Yoon’s attempt to impose military rule triggered widespread protests and an emergency vote by the national assembly to reject his decree. He was later impeached by parliament and removed from office.

Several other senior officials have received jail sentences in relation to the crisis. Former prime minister Han Duck-soo, who served as acting president after Yoon’s impeachment, received a 23-year prison sentence for his role in facilitating the emergency measures. Former interior minister Lee Sang-min was also sentenced to seven years.

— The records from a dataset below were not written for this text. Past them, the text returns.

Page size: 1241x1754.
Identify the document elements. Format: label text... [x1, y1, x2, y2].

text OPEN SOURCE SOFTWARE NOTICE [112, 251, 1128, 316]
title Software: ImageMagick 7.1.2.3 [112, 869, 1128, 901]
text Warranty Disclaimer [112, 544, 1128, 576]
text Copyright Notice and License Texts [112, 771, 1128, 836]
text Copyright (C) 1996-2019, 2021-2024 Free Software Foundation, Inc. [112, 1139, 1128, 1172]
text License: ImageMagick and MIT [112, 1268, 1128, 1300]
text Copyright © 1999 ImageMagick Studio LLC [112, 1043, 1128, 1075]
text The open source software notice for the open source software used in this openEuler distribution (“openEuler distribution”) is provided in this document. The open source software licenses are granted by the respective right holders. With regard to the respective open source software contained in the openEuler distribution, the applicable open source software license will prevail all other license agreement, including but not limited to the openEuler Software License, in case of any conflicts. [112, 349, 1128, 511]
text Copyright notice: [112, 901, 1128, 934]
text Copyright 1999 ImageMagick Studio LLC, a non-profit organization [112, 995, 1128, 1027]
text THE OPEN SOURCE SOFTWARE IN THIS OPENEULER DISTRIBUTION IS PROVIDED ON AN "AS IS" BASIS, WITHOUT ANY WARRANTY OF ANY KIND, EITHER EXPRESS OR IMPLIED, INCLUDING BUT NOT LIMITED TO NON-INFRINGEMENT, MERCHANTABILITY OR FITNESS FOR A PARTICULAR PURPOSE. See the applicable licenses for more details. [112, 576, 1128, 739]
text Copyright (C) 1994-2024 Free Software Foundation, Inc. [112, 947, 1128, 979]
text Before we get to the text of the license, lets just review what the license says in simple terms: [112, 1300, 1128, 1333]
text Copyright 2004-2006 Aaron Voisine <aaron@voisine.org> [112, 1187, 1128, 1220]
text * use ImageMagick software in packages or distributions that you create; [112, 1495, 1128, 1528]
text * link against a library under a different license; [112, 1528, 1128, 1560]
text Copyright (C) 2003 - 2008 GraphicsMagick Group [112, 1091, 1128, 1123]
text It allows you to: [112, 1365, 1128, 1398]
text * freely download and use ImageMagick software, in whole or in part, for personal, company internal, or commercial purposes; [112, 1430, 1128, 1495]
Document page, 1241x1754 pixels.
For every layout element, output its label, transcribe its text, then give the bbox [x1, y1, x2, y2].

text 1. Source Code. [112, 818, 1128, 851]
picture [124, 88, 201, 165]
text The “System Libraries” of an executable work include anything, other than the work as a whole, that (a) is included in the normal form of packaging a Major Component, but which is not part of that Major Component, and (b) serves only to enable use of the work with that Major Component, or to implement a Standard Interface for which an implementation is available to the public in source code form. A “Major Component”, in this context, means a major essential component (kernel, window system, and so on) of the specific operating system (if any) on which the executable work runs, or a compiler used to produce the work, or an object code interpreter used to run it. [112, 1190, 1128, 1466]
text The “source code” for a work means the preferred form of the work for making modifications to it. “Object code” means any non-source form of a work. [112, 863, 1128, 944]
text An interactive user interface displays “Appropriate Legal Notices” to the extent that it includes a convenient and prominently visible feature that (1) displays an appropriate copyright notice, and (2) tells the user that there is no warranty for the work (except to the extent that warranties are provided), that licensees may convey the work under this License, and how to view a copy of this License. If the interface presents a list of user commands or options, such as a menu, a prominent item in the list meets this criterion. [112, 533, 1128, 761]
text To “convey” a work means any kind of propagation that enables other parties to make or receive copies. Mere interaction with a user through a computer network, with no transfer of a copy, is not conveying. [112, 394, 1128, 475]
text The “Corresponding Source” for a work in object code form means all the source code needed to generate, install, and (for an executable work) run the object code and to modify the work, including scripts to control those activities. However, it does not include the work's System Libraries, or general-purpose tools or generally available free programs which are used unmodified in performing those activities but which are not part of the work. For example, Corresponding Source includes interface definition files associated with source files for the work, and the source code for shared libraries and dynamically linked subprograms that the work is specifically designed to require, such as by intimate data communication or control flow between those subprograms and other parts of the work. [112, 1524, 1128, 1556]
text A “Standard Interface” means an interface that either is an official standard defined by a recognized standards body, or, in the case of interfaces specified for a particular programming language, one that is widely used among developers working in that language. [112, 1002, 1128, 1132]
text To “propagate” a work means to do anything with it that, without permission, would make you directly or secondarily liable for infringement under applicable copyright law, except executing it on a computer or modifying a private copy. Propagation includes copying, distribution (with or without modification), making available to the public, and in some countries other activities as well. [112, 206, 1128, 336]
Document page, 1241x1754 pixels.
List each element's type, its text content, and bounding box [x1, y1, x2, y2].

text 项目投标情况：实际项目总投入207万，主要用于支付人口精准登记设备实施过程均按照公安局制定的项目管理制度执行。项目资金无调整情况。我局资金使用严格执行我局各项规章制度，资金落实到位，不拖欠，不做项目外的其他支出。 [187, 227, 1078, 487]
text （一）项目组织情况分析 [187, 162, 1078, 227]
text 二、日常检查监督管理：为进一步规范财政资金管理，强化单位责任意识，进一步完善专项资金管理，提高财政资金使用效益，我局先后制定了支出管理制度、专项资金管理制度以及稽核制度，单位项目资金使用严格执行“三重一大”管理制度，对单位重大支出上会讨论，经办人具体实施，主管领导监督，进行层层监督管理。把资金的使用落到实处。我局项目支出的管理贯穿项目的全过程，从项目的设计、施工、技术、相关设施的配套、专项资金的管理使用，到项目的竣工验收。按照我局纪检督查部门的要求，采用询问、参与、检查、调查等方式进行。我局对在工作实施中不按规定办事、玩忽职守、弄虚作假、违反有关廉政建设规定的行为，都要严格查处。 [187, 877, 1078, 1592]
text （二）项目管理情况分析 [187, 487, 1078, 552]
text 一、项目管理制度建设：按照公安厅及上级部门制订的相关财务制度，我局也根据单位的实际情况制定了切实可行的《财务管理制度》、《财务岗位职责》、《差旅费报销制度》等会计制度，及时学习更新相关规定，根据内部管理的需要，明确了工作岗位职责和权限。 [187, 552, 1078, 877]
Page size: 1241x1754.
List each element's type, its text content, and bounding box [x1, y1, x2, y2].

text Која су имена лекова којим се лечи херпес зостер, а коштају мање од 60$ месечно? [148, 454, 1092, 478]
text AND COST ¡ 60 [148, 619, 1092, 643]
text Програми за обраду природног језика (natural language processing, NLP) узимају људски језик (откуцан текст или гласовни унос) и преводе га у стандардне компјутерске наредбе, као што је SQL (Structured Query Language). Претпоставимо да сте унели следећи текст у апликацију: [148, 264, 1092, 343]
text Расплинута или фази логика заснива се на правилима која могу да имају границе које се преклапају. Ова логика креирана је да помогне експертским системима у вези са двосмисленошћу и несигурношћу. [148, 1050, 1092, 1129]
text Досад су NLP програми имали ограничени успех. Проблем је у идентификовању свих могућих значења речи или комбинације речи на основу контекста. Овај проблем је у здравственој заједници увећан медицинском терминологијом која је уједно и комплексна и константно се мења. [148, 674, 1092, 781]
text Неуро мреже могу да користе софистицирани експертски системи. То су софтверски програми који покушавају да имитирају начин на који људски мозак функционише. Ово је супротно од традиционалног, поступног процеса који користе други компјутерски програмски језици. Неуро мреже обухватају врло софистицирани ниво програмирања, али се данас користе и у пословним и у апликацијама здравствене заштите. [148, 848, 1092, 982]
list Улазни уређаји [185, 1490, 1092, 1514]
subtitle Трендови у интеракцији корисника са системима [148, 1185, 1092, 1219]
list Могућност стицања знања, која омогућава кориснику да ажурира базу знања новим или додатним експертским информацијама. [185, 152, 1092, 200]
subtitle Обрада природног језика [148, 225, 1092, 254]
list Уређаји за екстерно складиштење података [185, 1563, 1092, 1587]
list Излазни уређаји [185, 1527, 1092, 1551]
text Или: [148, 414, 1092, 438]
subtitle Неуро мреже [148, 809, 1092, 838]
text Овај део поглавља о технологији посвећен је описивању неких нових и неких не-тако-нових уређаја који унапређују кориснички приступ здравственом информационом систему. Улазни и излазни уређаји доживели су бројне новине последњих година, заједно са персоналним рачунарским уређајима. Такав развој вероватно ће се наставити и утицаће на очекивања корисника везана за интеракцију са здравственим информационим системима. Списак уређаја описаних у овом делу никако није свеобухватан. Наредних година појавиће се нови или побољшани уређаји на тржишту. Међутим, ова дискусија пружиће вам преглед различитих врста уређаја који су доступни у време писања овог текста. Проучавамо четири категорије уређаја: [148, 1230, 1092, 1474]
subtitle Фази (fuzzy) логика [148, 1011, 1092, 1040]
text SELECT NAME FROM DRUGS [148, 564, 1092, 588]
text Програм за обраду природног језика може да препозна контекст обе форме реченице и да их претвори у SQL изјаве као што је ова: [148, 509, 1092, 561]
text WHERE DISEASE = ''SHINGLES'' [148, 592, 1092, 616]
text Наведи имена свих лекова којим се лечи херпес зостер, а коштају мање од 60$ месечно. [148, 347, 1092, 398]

Prosecutors have attributed Yoon’s motivations to a sense of crisis brought on by the opposition-controlled assembly continually blocking legislation and pushing for corruption investigations into his wife, Kim Keon Hee.

Yoon has denied the charges, arguing his actions were intended as a warning rather than an attempt to establish dictatorial rule.

Experts have said that even if Yoon receives the death penalty, it is unlikely to be carried out. South Korea last carried out an execution in 1997.

Former president Chun Doo-hwan, who seized power in a military coup and ordered a massacre of civilians in the south-western city of Gwangju in 1980, was sentenced to death in 1996. But it was commuted to life in prison and he was released after a presidential pardon in 1997.

Yoon retains a vocal base of rightwing supporters who view his prosecution as politically motivated and who have continued to hold regular protests, though participation has declined. His People Power Party trails President Lee Jae Myung’s Democratic Party by 22 percentage points in opinion polls four months out from local elections.